Find somewhere in your letter to tell the reader a bit about yourself - your background, interests, achievements – and make them applicable to the role.

There is no need to embellish your character, but do be creative. Avoid just telling them you enjoy playing sport and instead explain how your sporting history has inspired your strong leadership qualities, a dogged sense of determination, and a refusal to be defeated no matter how difficult the opponent or task.

On the other hand, be careful not to bore your prospective employer with a self-absorbed monologue. Put those research skills to use to demonstrate a strong knowledge of the company and the role. Look through their website for ideas. You might want to mention how the planned overseas expansion of their business suits your own burgeoning ambition, or it could be that their small, independent nature is what attracted you to them, as it would allow you to have a more pivotal role in the overall success of the business.

Similarly, pay close attention to what the employer has put in their job specification.
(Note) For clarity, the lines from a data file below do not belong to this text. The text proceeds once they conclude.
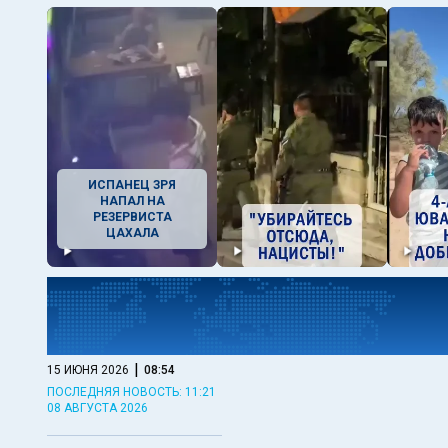
ИСПАНЕЦ ЗРЯ
НАПАЛ НА
РЕЗЕРВИСТА
ЦАХАЛА
|
15 ИЮНЯ 2026
08:54
ПОСЛЕДНЯЯ НОВОСТЬ: 11:21
08 АВГУСТА 2026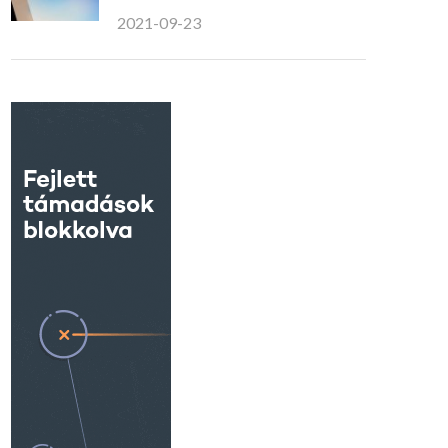
2021-09-23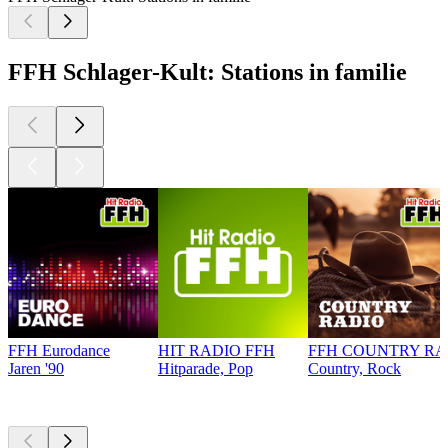
FFH Schlager-Kult: Stations in familie
FFH Eurodance
HIT RADIO FFH
FFH COUNTRY RA
Jaren '90
Hitparade, Pop
Country, Rock
Top
podcasts
Top
podcasts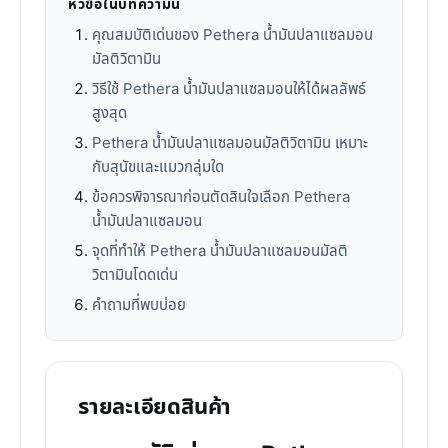
หัวข้อในบทความนี้
คุณสมบัติเด่นของ Pethera น้ำมันปลาแซลมอน
มัลติวิตามิน
วิธีใช้ Pethera น้ำมันปลาแซลมอนให้ได้ผลลัพธ์
สูงสุด
Pethera น้ำมันปลาแซลมอนมัลติวิตามิน เหมาะ
กับสุนัขและแมวกลุ่มใด
ข้อควรพิจารณาก่อนตัดสินใจเลือก Pethera
น้ำมันปลาแซลมอน
จุดที่ทำให้ Pethera น้ำมันปลาแซลมอนมัลติ
วิตามินโดดเด่น
คำถามที่พบบ่อย
รายละเอียดสินค้า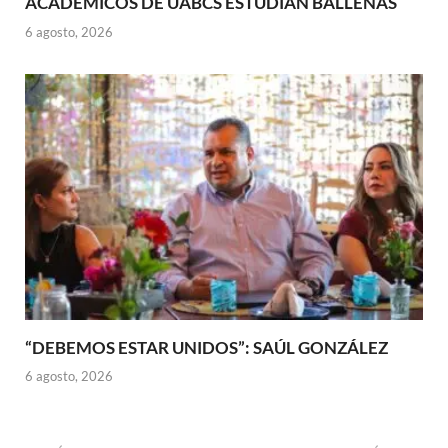
ACADÉMICOS DE UABCS ESTUDIAN BALLENAS
6 agosto, 2026
“DEBEMOS ESTAR UNIDOS”: SAÚL GONZÁLEZ
6 agosto, 2026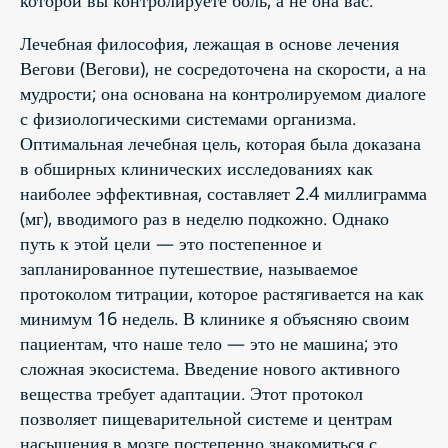
Лечебная философия, лежащая в основе лечения
Вегови (Вегови), не сосредоточена на скорости, а на
мудрости; она основана на контролируемом диалоге
с физиологическими системами организма.
Оптимальная лечебная цель, которая была доказана
в обширных клинических исследованиях как
наиболее эффективная, составляет 2.4 миллиграмма
(мг), вводимого раз в неделю подкожно. Однако
путь к этой цели — это постепенное и
запланированное путешествие, называемое
протоколом титрации, которое растягивается на как
минимум 16 недель. В клинике я объясняю своим
пациентам, что наше тело — это не машина; это
сложная экосистема. Введение нового активного
вещества требует адаптации. Этот протокол
позволяет пищеварительной системе и центрам
насыщения в мозге постепенно знакомиться с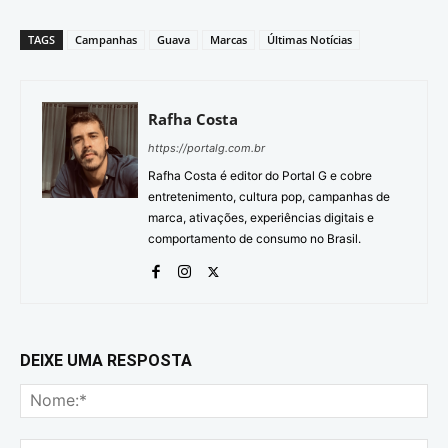
TAGS
Campanhas
Guava
Marcas
Últimas Notícias
Rafha Costa
https://portalg.com.br
Rafha Costa é editor do Portal G e cobre
entretenimento, cultura pop, campanhas de
marca, ativações, experiências digitais e
comportamento de consumo no Brasil.
DEIXE UMA RESPOSTA
No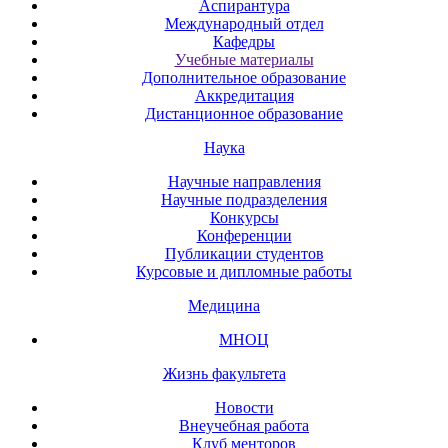
Аспирантура
Международный отдел
Кафедры
Учебные материалы
Дополнительное образование
Аккредитация
Дистанционное образование
Наука
Научные направления
Научные подразделения
Конкурсы
Конференции
Публикации студентов
Курсовые и дипломные работы
Медицина
МНОЦ
Жизнь факультета
Новости
Внеучебная работа
Клуб менторов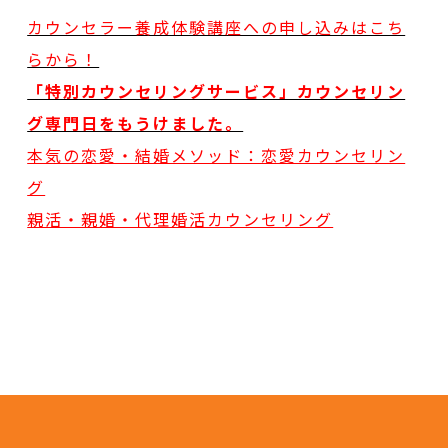
カウンセラー養成体験講座への申し込みはこち
らから！
「特別カウンセリングサービス」カウンセリン
グ専門日をもうけました。
本気の恋愛・結婚メソッド：恋愛カウンセリン
グ
親活・親婚・代理婚活カウンセリング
Do not discuss your impeccable charm and limitless generosity if these are not traits they’re looking for. 

With most jobs attracting a large number of applicants, you will have to find some way to stand out from the crowd. While it may seem obvious, one thing people tend to forget is to use this opportunity to articulate through their writing an explicit desire and enthusiasm for the position you’re applying for.

Make them understand how much you want the job and why this one means more to you than any others.

Find a style that suits you

Crafting a cover letter is a very personal exercise with no compulsory format through which it must be structured, so what works for one person may not work for you.

Having said that, there will be times where you feel that your specific method has become a little monotonous, and some exposure to a different one could help reinvigorate your own.

The internet is a great place to start. There is an near endless list of example letters and pointers on how to improve your technique and approach to applications.

You might also want to talk to others who are involved in a similar process. Is there anything in their style that would improve yours? 

Eliminate mistakes

There may not be one certified way to format your cover letter, but there are a number of mistakes you can make which will condemn your letter straight to the recycling bin.

Grammatical errors are common in applications. They will not necessarily ruin your chances, but if an employer is looking for a way to separate two equal candidates then errors such as these could be the deciding outcome.

The most crucial thing to remember is: always check your work. Are there any spelling mistakes, repeated words, missing words? Are your points clear and detailed, without being verbose and repetitive?

The biggest mistake you can make is to ignore the need to proofread your work.